Former Alabama Supreme Court Chief Justice and U.S. Senate candidate Roy Moore speaks to supporters in Montgomery, Ala.

In 2003, Former Alabama Chief Justice Roy Moore, a GOP U.S. Senate candidate, founded a charity: The Foundation for Moral Law. That coincided with a major legal dispute involving Moore around a large Ten Commandments monument he had placed in the state judiciary building. The Washington Post on Wednesday published a report revealing that Moore had arranged to receive a salary of $180,000 a year for part-time work at this charity. The report goes on to say Moore collected more than $1 million from 2007 to 2012 — an amount well beyond what the group disclosed in federal tax filings, according to the Washington Post. That includes money the charity owes Moore. WBHM talked with Washington Post investigative reporter Shawn Boburg, who reported the story with Robert O’Harrow Jr. on the charity.

 

Interview Highlights

 

Moore’s role in the charity

Moore helped found it.

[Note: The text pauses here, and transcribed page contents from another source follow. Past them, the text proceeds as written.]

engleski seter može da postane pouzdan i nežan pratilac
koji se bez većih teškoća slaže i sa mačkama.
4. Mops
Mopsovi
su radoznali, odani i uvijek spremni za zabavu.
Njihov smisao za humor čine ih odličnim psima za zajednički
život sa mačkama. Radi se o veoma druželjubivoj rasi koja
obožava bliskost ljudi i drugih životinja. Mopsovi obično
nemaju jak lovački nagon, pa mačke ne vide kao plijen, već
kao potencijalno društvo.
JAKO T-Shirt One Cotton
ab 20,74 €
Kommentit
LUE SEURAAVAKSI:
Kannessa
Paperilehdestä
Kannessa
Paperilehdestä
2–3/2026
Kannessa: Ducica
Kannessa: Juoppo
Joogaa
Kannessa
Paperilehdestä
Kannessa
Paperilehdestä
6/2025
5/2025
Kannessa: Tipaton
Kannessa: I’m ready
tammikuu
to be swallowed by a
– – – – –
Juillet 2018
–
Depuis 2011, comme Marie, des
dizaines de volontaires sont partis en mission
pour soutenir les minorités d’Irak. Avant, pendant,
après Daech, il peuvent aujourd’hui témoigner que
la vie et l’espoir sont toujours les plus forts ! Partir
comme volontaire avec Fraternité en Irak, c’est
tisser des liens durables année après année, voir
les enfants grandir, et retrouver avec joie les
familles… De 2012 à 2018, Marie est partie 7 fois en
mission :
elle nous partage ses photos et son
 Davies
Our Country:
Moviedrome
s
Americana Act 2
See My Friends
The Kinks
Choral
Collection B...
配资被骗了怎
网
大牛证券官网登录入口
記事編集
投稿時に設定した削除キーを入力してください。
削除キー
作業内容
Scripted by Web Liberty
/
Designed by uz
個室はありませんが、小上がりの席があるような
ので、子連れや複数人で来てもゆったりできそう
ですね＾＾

Initially he was chairman, and it was a loose affiliation until 2007 when he became the foundation’s president.

 

How he benefited

The foundation brought in an enormous amount of money and gave rise to Moore’s persona as the fiery judge who refused to remove the Ten Commandments monument. It helped boost his profile as someone standing up to the federal government pushing for the separation of church and state.

 

The money

Moore privately arranged to receive $180,000 a year. The board in 2007 met, accepted some outside guidance from attorneys who they asked to help set a regular salary. Figures that came back were up to $500,000. Moore’s recommendation was $180,000 a year. Tax filings show he was working 20 hours a week. The issue? Over the years, annual tax filings don’t show anything close to the $180,000 that the board agreed to in 2007; instead they show $55,000 to $105,000. They also list a variety of jobs from legal independent contractor to the charity’s president. So there’s a lot of confusion and dissonance.

 

How it happened

The group had little oversight. Then-chairman of the board John Bentley told the Washington Post he spent very little time reviewing these tax filings, and it was a surprise that the $180,000 salary wasn’t disclosed to the public. So who was responsible for filling out these public disclosures and what was their intent? That’s still unknown.

 

The charity is unable to pay

The foundation was a relatively small charity. Over time, the charity had difficulty raising the sums it was raising in its early years. And it couldn’t fully pay the $180,000 it has agreed to pay Moore almost from the beginning. So the charity offered him an IOU. To guarantee Moore would get that amount, it gave him a promissory note in 2011. The amount in the end rose to $540,000, but the charity still owes Moore. The charity filed a mortgage on its headquarters in Montgomery, its most valuable asset. That building would go to Moore if the charity can’t pay.

 

Could it affect Moore’s bid for Senate?

Hard to say. Moore is a figure who excites strong passions among his base supporters, typically evangelicals and staunch conservatives. It’s hard to see a significant amount of that support eroding over questions about a charity whose stated purpose is to promote evangelical principles in government.

 

Moore’s response

Moore’s campaign spokesman referred WBHM to John Bentley, a member of the charity’s board and its former chairman. Bentley is an Alabama Circuit Court Judge, and was unavailable late Wednesday. According to the Washington Post report, “Roy and Kayla Moore did not respond to interview requests. Kayla Moore provided answers to detailed questions in a statement, and the charity gave The Post internal documents to clarify why Moore received the promissory note.”